» TASK TO CARRY OUT: In your copy, include no images, and write out every entry below exactly as it stands.

#### SOURCE DATA

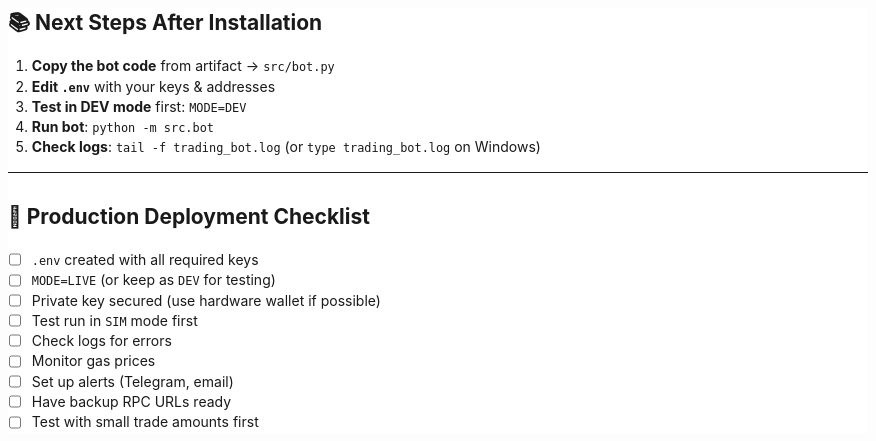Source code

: 
## 📚 Next Steps After Installation

1. **Copy the bot code** from artifact → `src/bot.py`
2. **Edit `.env`** with your keys & addresses
3. **Test in DEV mode** first: `MODE=DEV`
4. **Run bot**: `python -m src.bot`
5. **Check logs**: `tail -f trading_bot.log` (or `type trading_bot.log` on Windows)

---

## 🎯 Production Deployment Checklist

- [ ] `.env` created with all required keys
- [ ] `MODE=LIVE` (or keep as `DEV` for testing)
- [ ] Private key secured (use hardware wallet if possible)
- [ ] Test run in `SIM` mode first
- [ ] Check logs for errors
- [ ] Monitor gas prices
- [ ] Set up alerts (Telegram, email)
- [ ] Have backup RPC URLs ready
- [ ] Test with small trade amounts first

########

» RESULT FOR THIS EXERCISE:
Source code

: 
## 📚 Next Steps After Installation

1. **Copy the bot code** from artifact → `src/bot.py`
2. **Edit `.env`** with your keys & addresses
3. **Test in DEV mode** first: `MODE=DEV`
4. **Run bot**: `python -m src.bot`
5. **Check logs**: `tail -f trading_bot.log` (or `type trading_bot.log` on Windows)

---

## 🎯 Production Deployment Checklist

- [ ] `.env` created with all required keys
- [ ] `MODE=LIVE` (or keep as `DEV` for testing)
- [ ] Private key secured (use hardware wallet if possible)
- [ ] Test run in `SIM` mode first
- [ ] Check logs for errors
- [ ] Monitor gas prices
- [ ] Set up alerts (Telegram, email)
- [ ] Have backup RPC URLs ready
- [ ] Test with small trade amounts first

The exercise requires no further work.